Regina residents have been slap-happy this summer.
Mosquito counts in the city have been higher than normal lately, with an average of 167 mosquitoes per trap. The average for this time of year is 43 mosquitoes per trap.
“We’ll see peaks and valleys inside the mosquito population,” Russell Eirich, the City of Regina’s manager of open space services, said during a media conference Tuesday.
“We’re seeing a peak right now, and I think probably over the next week or so, we’re going to start to see those numbers come down.”
While the latest counts are above average, Eirich also offered some context for the current counts and just how high the numbers have reached in the past.
“Our record count for this particular week is 1,719 mosquitoes (set in 1993), so we’re roughly 10 per cent of what it could be,” he said.
“If you look comparatively back even three years, for about this same time period, we were averaging about 350 mosquitoes per trap. We’re doing all right.”

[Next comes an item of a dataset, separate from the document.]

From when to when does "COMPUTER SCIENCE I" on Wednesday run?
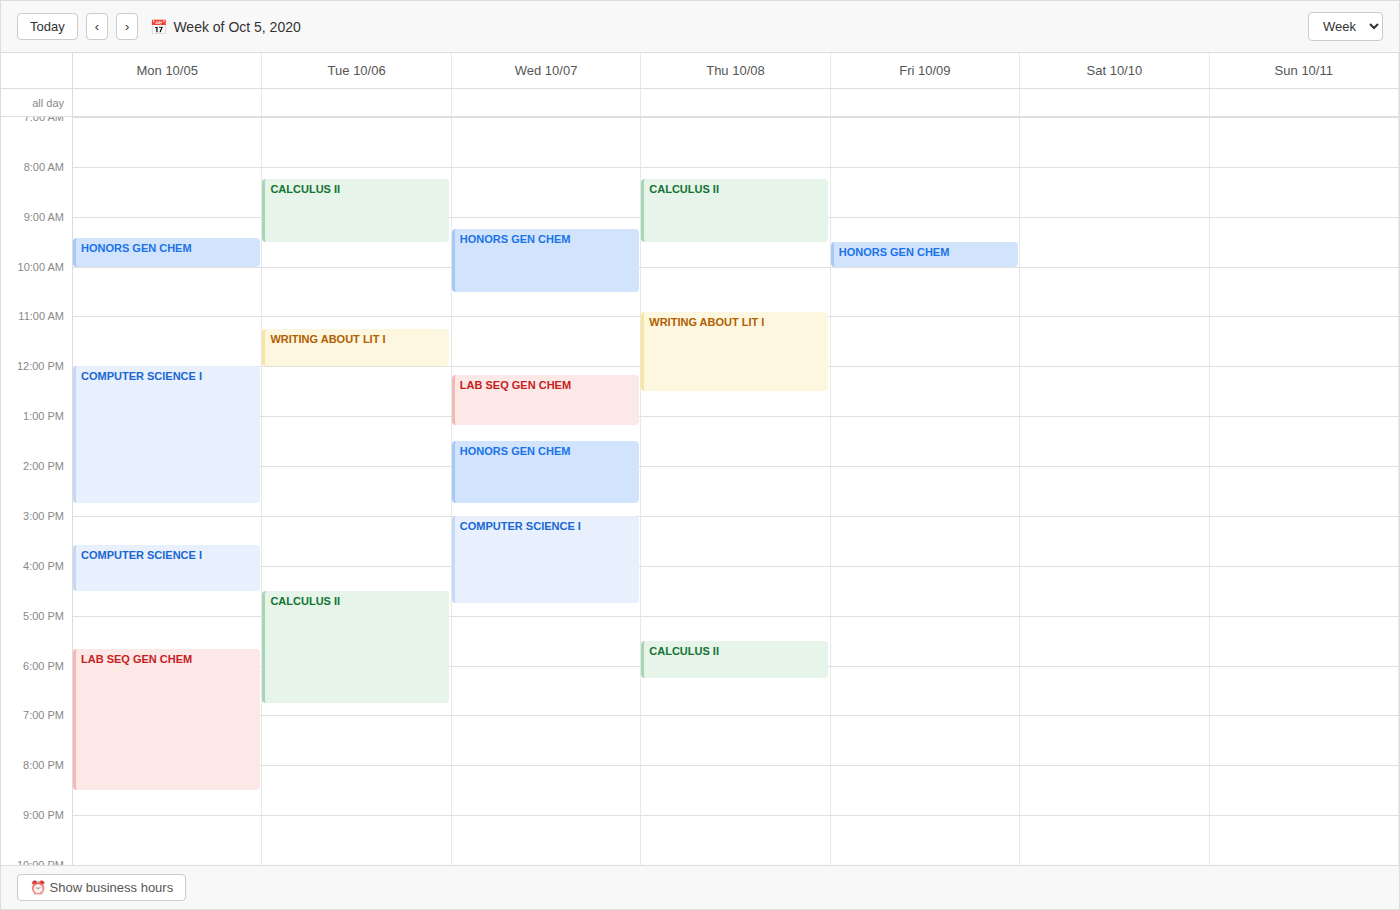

Storms like the one that rolled through Regina on Monday have left standing water in their wakes, which has created breeding areas for mosquitoes.
That water has been the target for city employees, who have been liberally applying VectoBac to standing water to kill mosquito larvae.
“Our crews are out there seven days a week — we’ve scheduled a full seven-day service this year — and we’re just out there trying to treat the mosquito sites as best we can, and try to keep the numbers down,” Eirich said.
The City of Regina is also providing people with a chance to see counts via an online mosquito map.
The map divides the city into six zones, each of which has two mosquito traps. Residents can access the map to see the full counts by area.
As for wasps, Eirich said their population likely will peak around Labour Day.